The British government continues to avoid EC requests for information about the controversial Phorm trials by telecom BT in which information on individuals Web browsing habits (deep packet inspection) was collected to profile consumers without their knowledge. The British government said the test was safe, clean, legal and none of the ECs business.

Deep packet inspection (DPI) has a wide variety of applications including protection against span, viruses and worms. DPI is used by ISPs for copyright enforcement. DPI collects and analyzes everything in a ‘packet’ of data transmitted through the internet. Governments use DPI for snooping. Others use it for targeted advertising. How wonderful it is that technologies are multi-purpose!

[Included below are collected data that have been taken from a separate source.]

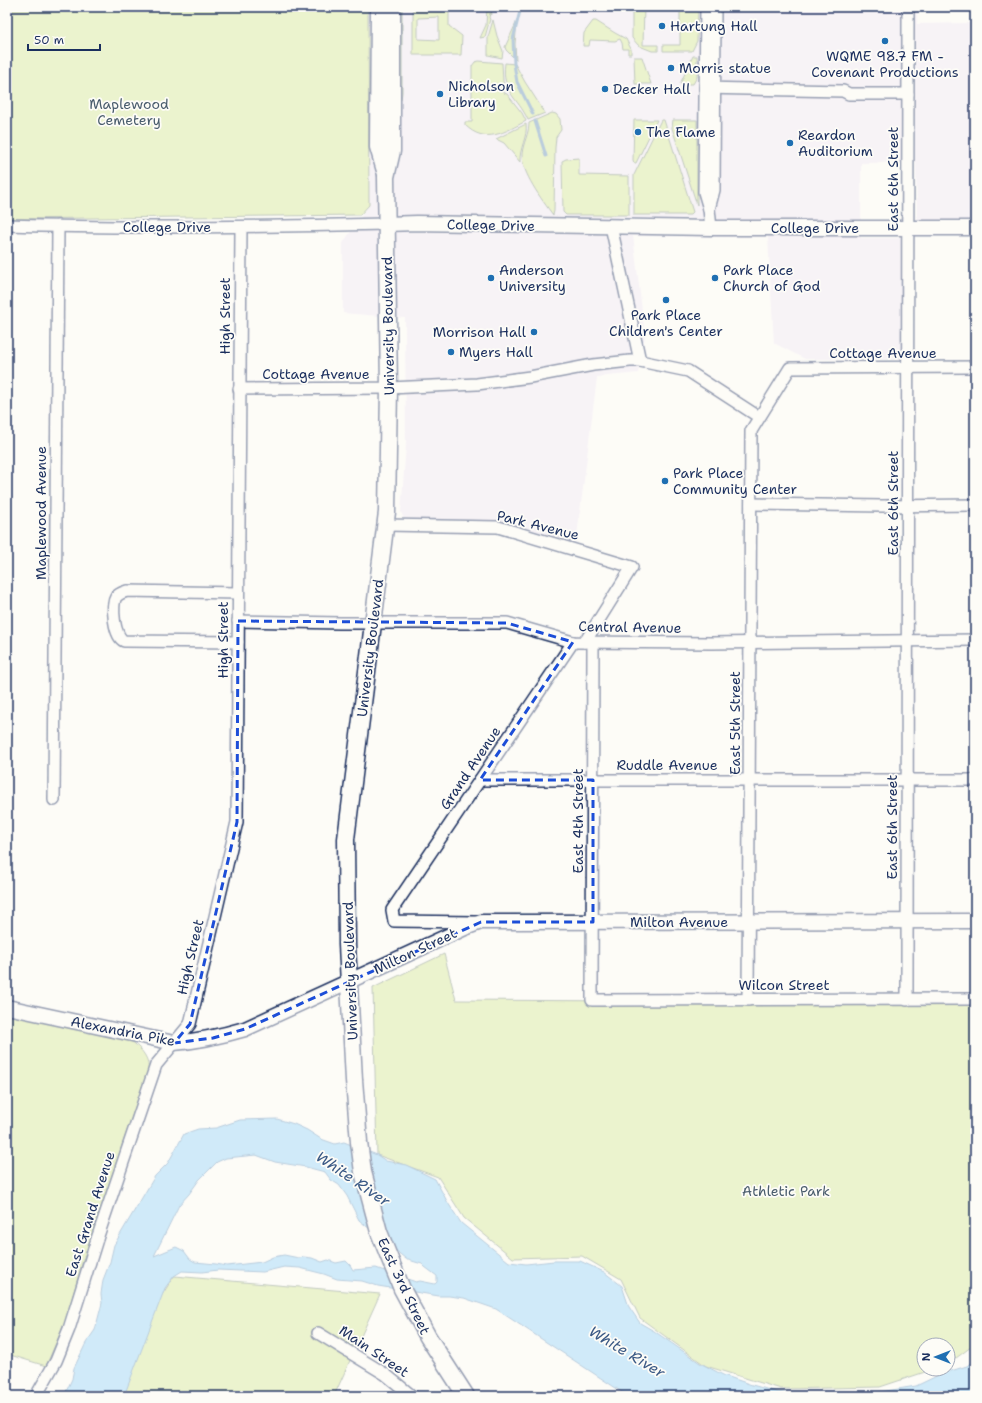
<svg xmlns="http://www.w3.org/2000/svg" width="982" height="1403" font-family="'Shantell Sans',sans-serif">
<rect width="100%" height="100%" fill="#fdfcf7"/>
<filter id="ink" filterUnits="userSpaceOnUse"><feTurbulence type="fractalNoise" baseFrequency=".025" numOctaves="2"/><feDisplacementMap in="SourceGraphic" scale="8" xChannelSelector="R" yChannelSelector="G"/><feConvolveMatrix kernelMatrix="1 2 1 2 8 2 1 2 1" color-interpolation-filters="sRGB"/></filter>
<g filter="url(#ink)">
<path fill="#efe8f3" d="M368 7H917V24L975 23V220H917L916 162 861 163V238H901V359H805L774 343 768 237 633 236 645 336 638 373 597 377 576 543 497 523 405 521 401 512 406 445 405 318 343 313V243L369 205Z"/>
<g fill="#d6e89b" stroke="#788c7c" fill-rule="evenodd">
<path d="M7 7H368L369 205 360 215 7 219Z"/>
<path d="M396 7H402V92L401 100 397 104Z"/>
<path d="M413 7H449V26L462 36 461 55H413ZM439 17V40L418 39V18Z"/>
<path d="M487 7 491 8 492 15 490 13 489 18 490 19 485 37 480 38 486 25Z"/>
<path d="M632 7H644L643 45H658V51H652L642 47 638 45 632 38Z"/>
<path d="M680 7H698L697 41 692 51H663V45H680Z"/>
<path d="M493 20 497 36 503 51 502 58 488 55V37Z"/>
<path d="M517 21 515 44 516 60 506 50 505 47Z"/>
<path d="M593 21H596L615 33 626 39 631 49V54H628V49H623L622 43 620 39 615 41 590 40 589 46H583L584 33Z"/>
<path d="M693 56H697V77L693 84H680Z"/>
<path d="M642 57 651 84H635L634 57Z"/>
<path d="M479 61 502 63 503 81 505 89 504 90V93L507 94 522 113 526 121C505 132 485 145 465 125V122H472V66L475 62Z"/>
<path d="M505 63 515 64 525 82 545 113 528 120C518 97 501 93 505 63Z"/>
<path d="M552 113 556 114 560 119 561 130 556 137 555 148 554 211 553 215C542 200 521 172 522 154 523 143 529 134 529 123Z"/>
<path d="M634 120H657L636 163H634L633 160Z"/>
<path d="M661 120H664L693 212 690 215H634V175Z"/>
<path d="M673 120H697V205L672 128Z"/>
<path d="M526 124C528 137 519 148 520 162L504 143 496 139Z"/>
<path d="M579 158V175L629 176V215H566L563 212 562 161 566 159Z"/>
<path d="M444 954 456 1000 975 1003V1344L948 1364V1345H924V1369H934L880 1387 781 1389 706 1366 640 1318 621 1279 582 1256 513 1258 464 1218 438 1177 377 1155 373 988Z"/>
<path d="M7 1011 130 1040C138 1046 150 1057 148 1069 147 1074 145 1079 143 1084L83 1260 66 1320 46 1366 7 1354Z"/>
<path d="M174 1276 380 1294 334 1396H98Z"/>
</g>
<g fill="#99d6fa" stroke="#6793bc" fill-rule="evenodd">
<path d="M277 1119 294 1124 307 1130 321 1139 335 1144 344 1142 377 1155 386 1161 406 1165 435 1179 448 1203 461 1223 509 1262 526 1264 554 1261H580L604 1272 622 1286 629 1307 640 1323 654 1331 700 1363 723 1375 752 1385 777 1392 807 1396H628L496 1309 464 1298 449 1296H439L378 1286 362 1281 337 1279 324 1274 300 1268 284 1267 263 1272 218 1270 202 1272 182 1271 174 1276 165 1288 124 1396H64L72 1379 74 1368 86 1343 95 1330 102 1303 101 1294 103 1280 110 1262 114 1245 155 1176 168 1163 184 1134 198 1129 216 1128 240 1120ZM256 1155 275 1162 306 1167 325 1172 331 1180 339 1185 347 1196 359 1220 406 1259H409L412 1261 422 1264 425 1267 437 1276V1282L435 1284 420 1281 416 1282 376 1268 353 1270 350 1265 346 1261 336 1263 328 1260 322 1262 312 1258 304 1257 299 1258 284 1255 273 1257 262 1262 227 1266 216 1264 195 1262 190 1259 184 1251 176 1247 154 1256 179 1205 189 1194 199 1180 217 1162 226 1158Z"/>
<path d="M975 1359V1396H843L874 1393 916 1386 941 1374 967 1366Z"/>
</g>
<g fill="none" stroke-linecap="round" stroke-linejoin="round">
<g stroke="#6793bc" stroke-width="3">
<path d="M521 7 513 39 514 64 517 82 533 114"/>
<path d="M535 121 546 156"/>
</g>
<g stroke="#1b2f5e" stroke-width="14">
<g id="minor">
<path d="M706 7 704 192 709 209 711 228"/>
<path d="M705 88 843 91 849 94H908"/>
<path d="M709 209 714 190 715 7"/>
<path d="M7 225C133 229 260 227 386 224"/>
<path d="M611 226 640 361"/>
<path d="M239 389 389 388 477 384 530 377 593 365 630 361H640L688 371 759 417"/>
<path d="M751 504 882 506 975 505"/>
<path d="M386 525 498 527 632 567 585 642"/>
<path d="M238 621 340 623H507L573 642 712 643 975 640"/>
<path d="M238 642 124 641C114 637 111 605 116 597 119 593 124 592 127 591L238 593"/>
<path d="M593 642 592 1000 975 999"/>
<path d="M480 780H975"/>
<path d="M54 800 58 226"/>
<path d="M475 922 394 921 392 910 573 642"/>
<path d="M748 1000 751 431 790 368 975 367"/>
<path d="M907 1000 908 7"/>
<path d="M318 1333 385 1374 412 1396"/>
<path d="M36 1396 56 1361 69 1329 98 1236 156 1065 190 1024 237 822 241 227"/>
</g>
</g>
<g stroke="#1b2f5e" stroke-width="17">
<g id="tertiary">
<path d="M386 224 417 223 711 228H975"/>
<path d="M7 1007 174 1043C198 1041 221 1036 245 1029L465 928 481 922 975 921"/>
</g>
</g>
<g stroke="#1b2f5e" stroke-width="19">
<g id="secondary">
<path d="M379 7 378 147 386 174"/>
<path d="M392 7V151L386 177 389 388 387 512 346 839 347 945 354 1080 359 1142 363 1172 379 1232 402 1289 428 1337 466 1396"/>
</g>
</g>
<use href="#minor" stroke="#fdfcf7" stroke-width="11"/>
<use href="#tertiary" stroke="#fdfcf7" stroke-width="14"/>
<use href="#secondary" stroke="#fdfcf7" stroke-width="16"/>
</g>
</g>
<path d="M0 0H982V1403H0ZM238 621 507 623 573 642 480 780H593V922H481L245 1029 213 1038 174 1043 190 1024 237 822Z" fill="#fdfcf7" fill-opacity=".55" fill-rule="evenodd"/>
<path fill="none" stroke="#1d4ed8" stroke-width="3" stroke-dasharray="8 5" stroke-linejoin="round" d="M238 621 507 623 573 642 480 780H593V922H481L245 1029 213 1038 174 1043 190 1024 237 822Z"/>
<g fill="#1f6fb2" stroke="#fdfcf7" stroke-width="1.5">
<circle cx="662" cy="26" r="4"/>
<circle cx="885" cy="41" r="4"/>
<circle cx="671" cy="68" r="4"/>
<circle cx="605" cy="89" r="4"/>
<circle cx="440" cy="94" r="4"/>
<circle cx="638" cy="132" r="4"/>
<circle cx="790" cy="143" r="4"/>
<circle cx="491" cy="278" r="4"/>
<circle cx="715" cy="278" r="4"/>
<circle cx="666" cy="300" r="4"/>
<circle cx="534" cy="332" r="4"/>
<circle cx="451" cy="352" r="4"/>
<circle cx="665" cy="481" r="4"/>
</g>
<g text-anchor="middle" stroke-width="3.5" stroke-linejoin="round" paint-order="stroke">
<g font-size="14" fill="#1b2f5e" stroke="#fdfcf7" text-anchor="start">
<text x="670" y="31">Hartung Hall</text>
<text x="885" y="61" text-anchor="middle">WQME 98.7 FM -<tspan x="885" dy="16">Covenant Productions</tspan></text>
<text x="679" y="73">Morris statue</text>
<text x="448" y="91">Nicholson<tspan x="448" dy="16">Library</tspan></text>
<text x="613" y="94">Decker Hall</text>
<text x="646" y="137">The Flame</text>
<text x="798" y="140">Reardon<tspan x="798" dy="16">Auditorium</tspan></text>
<text x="499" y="275">Anderson<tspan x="499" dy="16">University</tspan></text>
<text x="723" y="275">Park Place<tspan x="723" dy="16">Church of God</tspan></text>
<text x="666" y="320" text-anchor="middle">Park Place<tspan x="666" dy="16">Children's Center</tspan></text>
<text x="526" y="337" text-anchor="end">Morrison Hall</text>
<text x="459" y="357">Myers Hall</text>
<text x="673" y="478">Park Place<tspan x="673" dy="16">Community Center</tspan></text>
</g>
<g font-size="14" fill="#4a5d6d" stroke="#fdfcf7">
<text x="129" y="109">Maplewood<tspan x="129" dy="16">Cemetery</tspan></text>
<text x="786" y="1196">Athletic Park</text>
</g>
<g font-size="14" fill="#1b2f5e" stroke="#fdfcf7">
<text transform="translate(893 179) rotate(-90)" y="5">East 6th Street</text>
<text transform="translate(491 225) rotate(1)" y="5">College Drive</text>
<text x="167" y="232">College Drive</text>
<text x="815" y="233">College Drive</text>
<text transform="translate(225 316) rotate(-90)" y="5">High Street</text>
<text transform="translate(388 326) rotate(-91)" y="5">University Boulevard</text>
<text x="883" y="358">Cottage Avenue</text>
<text x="316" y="379">Cottage Avenue</text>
<text transform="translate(893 503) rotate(-90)" y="5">East 6th Street</text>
<text transform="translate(41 513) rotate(-90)" y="5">Maplewood Avenue</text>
<text transform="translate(538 525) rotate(14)" y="5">Park Avenue</text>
<text transform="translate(630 627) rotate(1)" y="5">Central Avenue</text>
<text transform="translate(223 640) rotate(-90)" y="5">High Street</text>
<text transform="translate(370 648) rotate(-83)" y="5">University Boulevard</text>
<text transform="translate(735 723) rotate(-90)" y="5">East 5th Street</text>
<text x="667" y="770">Ruddle Avenue</text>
<text transform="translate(470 768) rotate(-56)" y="5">Grand Avenue</text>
<text transform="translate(578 821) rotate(-90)" y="5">East 4th Street</text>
<text transform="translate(892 827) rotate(-90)" y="5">East 6th Street</text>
<text x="679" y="927">Milton Avenue</text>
<text transform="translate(415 951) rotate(-25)" y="5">Milton Street</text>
<text transform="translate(190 957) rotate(-77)" y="5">High Street</text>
<text transform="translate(350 971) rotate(-92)" y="5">University Boulevard</text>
<text x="784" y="990">Wilcon Street</text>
<text transform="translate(123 1031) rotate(11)" y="5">Alexandria Pike</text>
<text transform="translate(90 1214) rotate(-72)" y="5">East Grand Avenue</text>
<text transform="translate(404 1286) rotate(65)" y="5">East 3rd Street</text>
<text transform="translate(374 1351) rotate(34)" y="5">Main Street</text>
</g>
<g font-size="15" font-style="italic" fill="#3a5985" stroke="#fdfcf7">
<text transform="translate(353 1179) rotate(34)" y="5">White River</text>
<text transform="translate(627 1352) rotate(31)" y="5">White River</text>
</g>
</g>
<rect width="982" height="1403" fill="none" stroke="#fdfcf7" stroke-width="24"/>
<rect x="12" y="12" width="958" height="1379" fill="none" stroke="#1b2f5e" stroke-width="1.5" filter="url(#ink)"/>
<g transform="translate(936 1357) rotate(270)"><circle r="19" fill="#fdfcf7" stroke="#a3aaba"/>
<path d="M0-3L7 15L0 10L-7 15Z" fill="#1f6fb2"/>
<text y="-6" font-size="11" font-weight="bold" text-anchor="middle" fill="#1b2f5e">N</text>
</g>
<path d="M28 44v6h72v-6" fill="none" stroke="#1b2f5e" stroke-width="2"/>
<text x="34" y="44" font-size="12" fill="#1b2f5e" stroke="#fdfcf7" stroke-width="3" paint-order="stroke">50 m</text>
</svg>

Advertising people adore the idea. If technology provides a sufficiently accurate profile of consumers specific ads can be targeted more precisely to needs, interests and, perhaps, motives. People, says the theory, only ‘see’ ads for products and services they’re ‘looking’ for. It seems rather benign if the product is an automobile, hand lotion or bananas.

The EuroParl report by Greek MEP Stavros Lambrinidis criticized the proposed French ‘three strikes and your out’ rule that boots people off the internet after the third illegal download. Detection of these dastardly criminals is provided by DPI. “Governments or private companies,” said Lambrinidis, “should not see the denial of access as a means of imposing sanctions.”